◆ **EXERCISE BRIEF**
Return each line of the rows below that contains the word "beetle", copying every such line in full. Matching is case-sensitive.

═══ EXTRACTED DATA ═══

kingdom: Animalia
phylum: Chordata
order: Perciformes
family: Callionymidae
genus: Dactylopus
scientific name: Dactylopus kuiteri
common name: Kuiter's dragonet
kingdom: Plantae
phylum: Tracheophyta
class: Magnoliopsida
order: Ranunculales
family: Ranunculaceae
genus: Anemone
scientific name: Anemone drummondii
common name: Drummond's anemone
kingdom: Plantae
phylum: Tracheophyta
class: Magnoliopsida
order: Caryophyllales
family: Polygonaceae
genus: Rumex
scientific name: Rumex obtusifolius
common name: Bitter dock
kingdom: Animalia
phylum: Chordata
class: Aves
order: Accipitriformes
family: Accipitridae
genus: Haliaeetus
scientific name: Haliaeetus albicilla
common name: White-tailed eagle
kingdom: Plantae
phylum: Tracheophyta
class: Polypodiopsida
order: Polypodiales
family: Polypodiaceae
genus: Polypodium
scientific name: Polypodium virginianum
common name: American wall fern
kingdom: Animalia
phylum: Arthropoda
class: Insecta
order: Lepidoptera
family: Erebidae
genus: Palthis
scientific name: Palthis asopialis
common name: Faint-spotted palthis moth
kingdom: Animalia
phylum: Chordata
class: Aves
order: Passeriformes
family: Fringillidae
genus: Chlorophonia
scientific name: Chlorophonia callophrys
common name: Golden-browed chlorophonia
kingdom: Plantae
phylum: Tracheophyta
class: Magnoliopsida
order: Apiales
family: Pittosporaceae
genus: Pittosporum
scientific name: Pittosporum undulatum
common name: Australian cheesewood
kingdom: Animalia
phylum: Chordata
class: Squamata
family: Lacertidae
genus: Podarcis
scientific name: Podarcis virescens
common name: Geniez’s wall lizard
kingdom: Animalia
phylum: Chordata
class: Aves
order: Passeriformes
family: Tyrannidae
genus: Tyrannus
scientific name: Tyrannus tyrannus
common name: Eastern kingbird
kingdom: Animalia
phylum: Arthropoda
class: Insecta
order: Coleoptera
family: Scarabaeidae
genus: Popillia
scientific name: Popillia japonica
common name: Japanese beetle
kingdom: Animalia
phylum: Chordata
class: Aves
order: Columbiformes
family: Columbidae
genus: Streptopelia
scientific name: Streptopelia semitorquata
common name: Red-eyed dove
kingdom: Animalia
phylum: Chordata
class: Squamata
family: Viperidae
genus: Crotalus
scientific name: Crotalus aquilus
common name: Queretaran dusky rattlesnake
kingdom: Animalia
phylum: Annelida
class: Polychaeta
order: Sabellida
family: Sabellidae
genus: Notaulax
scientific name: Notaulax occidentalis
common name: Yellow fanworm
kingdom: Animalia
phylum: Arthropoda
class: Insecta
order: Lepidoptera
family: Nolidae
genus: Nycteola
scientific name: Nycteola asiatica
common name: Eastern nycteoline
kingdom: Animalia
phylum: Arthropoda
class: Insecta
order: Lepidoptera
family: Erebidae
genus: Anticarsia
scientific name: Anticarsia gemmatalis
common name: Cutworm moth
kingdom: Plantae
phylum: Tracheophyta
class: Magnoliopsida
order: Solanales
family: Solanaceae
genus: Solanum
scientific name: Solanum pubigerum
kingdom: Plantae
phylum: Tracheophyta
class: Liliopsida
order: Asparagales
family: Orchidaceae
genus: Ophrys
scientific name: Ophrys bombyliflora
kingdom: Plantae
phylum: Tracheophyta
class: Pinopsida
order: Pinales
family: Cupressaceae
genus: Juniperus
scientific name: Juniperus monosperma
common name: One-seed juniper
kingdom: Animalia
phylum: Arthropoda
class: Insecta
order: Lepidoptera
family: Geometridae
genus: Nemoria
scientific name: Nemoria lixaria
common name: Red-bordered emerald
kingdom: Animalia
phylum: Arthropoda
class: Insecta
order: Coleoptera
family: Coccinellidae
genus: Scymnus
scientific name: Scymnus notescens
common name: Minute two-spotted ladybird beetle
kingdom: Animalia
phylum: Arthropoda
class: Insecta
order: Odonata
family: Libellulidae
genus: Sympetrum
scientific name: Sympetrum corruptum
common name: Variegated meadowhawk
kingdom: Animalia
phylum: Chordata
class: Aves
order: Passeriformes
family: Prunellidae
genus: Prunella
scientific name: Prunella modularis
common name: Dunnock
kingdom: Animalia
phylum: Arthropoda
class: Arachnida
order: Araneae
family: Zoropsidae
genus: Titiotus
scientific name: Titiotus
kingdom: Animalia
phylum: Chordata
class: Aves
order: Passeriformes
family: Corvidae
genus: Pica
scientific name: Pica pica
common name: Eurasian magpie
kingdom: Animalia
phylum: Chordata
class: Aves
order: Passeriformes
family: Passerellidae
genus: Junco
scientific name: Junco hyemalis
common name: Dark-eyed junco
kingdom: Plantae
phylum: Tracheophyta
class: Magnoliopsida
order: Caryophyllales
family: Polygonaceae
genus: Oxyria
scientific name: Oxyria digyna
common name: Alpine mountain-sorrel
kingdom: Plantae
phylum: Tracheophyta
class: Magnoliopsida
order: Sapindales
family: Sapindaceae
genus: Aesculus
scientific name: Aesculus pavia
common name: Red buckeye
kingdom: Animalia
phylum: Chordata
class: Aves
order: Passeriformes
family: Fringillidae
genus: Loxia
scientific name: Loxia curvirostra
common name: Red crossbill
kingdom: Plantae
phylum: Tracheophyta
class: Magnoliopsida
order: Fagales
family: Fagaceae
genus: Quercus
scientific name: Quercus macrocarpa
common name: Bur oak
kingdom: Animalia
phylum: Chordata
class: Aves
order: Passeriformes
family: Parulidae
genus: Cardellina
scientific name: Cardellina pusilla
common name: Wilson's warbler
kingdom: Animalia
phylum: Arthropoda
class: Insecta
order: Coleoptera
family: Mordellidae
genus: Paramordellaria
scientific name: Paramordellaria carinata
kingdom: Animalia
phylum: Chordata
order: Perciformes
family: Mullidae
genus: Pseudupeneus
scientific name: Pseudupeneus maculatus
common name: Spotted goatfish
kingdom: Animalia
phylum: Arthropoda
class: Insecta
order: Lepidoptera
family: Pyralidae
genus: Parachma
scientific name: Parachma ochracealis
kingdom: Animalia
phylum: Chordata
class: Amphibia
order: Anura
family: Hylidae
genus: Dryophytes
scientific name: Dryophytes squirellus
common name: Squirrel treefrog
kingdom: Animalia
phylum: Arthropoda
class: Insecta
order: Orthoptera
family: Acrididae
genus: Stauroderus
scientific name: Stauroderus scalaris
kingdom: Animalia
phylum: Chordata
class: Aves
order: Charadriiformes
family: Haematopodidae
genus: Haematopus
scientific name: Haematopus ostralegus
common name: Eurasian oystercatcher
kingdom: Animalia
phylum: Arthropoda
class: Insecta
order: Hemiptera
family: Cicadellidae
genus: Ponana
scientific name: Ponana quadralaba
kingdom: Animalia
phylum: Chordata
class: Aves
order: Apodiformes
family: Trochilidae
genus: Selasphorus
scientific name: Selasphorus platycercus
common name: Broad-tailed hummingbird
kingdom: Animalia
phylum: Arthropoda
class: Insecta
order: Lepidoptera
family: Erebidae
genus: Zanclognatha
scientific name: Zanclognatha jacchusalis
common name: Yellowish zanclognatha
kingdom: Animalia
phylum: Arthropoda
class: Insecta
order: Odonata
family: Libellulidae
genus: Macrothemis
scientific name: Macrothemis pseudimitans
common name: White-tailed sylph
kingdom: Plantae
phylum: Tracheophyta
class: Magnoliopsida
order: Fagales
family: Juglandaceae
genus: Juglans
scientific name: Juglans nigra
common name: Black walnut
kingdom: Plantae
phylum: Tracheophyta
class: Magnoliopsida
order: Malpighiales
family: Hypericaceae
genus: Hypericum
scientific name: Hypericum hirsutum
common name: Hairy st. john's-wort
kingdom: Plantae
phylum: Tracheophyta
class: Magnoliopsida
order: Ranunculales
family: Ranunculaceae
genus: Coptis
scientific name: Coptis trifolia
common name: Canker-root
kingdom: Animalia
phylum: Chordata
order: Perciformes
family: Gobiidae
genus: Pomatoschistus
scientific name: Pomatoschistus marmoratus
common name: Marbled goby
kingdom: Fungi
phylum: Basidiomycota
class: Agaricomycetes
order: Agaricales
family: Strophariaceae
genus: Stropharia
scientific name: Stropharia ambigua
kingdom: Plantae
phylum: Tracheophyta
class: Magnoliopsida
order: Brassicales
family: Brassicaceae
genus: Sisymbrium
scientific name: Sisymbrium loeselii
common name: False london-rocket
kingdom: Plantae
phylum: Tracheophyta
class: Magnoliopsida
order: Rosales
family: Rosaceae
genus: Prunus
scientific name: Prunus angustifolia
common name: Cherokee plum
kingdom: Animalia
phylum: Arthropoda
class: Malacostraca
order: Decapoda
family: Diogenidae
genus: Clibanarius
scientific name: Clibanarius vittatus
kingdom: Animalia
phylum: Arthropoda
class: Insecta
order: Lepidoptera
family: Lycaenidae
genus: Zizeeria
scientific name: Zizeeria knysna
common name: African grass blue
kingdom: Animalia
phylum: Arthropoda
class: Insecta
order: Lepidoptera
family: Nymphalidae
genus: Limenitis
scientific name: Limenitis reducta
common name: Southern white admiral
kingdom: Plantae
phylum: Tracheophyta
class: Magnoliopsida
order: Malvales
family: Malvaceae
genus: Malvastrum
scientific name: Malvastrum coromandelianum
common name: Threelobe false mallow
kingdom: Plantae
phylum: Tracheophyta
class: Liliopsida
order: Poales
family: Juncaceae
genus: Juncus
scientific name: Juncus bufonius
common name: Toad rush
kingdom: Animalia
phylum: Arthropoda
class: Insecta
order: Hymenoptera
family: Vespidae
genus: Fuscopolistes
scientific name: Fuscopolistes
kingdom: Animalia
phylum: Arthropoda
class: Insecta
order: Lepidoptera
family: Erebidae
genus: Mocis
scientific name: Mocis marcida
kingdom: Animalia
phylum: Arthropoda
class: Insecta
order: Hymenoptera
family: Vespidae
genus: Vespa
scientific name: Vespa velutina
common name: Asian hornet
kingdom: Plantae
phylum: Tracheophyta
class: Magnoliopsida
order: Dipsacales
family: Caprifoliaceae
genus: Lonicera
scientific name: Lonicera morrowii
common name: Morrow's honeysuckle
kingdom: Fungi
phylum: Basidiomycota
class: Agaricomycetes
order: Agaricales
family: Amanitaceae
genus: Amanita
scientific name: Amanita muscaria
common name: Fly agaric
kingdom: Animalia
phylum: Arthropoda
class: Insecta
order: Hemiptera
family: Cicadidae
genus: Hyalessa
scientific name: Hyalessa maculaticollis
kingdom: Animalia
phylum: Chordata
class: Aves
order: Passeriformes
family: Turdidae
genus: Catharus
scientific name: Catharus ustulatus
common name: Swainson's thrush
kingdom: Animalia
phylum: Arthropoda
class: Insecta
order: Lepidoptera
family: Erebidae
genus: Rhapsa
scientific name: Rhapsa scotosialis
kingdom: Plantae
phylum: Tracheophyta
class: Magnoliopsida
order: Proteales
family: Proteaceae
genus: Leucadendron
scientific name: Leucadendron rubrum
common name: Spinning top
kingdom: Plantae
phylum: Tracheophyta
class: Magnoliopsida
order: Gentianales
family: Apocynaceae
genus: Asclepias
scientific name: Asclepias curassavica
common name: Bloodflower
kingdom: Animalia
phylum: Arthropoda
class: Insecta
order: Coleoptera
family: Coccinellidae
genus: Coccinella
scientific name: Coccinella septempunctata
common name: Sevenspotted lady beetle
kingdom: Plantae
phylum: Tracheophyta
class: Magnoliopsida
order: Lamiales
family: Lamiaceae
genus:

═══

◆ **REPLY**
common name: Japanese beetle
common name: Minute two-spotted ladybird beetle
common name: Sevenspotted lady beetle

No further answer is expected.